*** Opening of Supplied entries ***

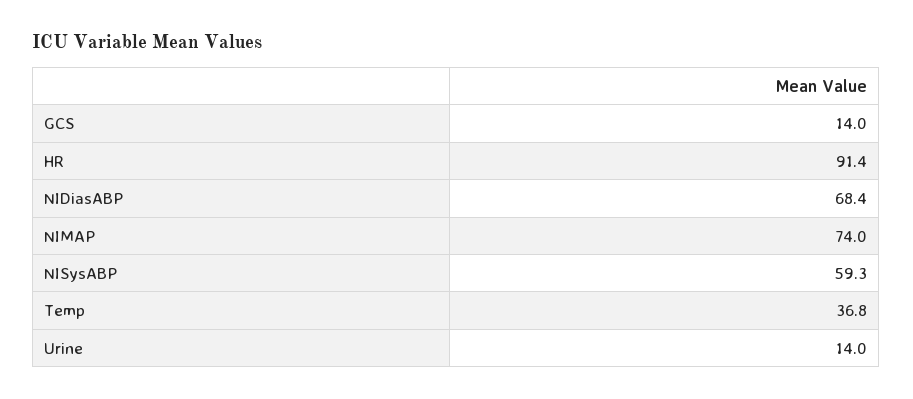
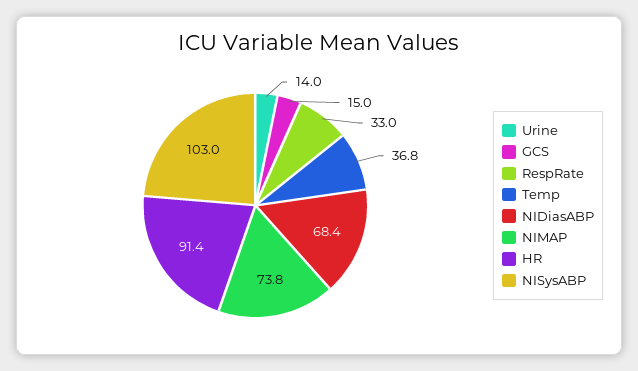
  {
-   "GCS": 14,
+   "GCS": 15,
    "HR": 91.4,
    "NIDiasABP": 68.4,
-   "NIMAP": 74,
+   "NIMAP": 73.8,
-   "NISysABP": 59.3,
+   "NISysABP": 103,
    "Temp": 36.8,
-   "Urine": 14
+   "Urine": 14,
+   "RespRate": 33
  }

*** Close of Supplied entries ***

* _Problem_:
From the first record to the last, print everything again exactly, without pictures.

* _Answer space_:
  {
-   "GCS": 14,
+   "GCS": 15,
    "HR": 91.4,
    "NIDiasABP": 68.4,
-   "NIMAP": 74,
+   "NIMAP": 73.8,
-   "NISysABP": 59.3,
+   "NISysABP": 103,
    "Temp": 36.8,
-   "Urine": 14
+   "Urine": 14,
+   "RespRate": 33
  }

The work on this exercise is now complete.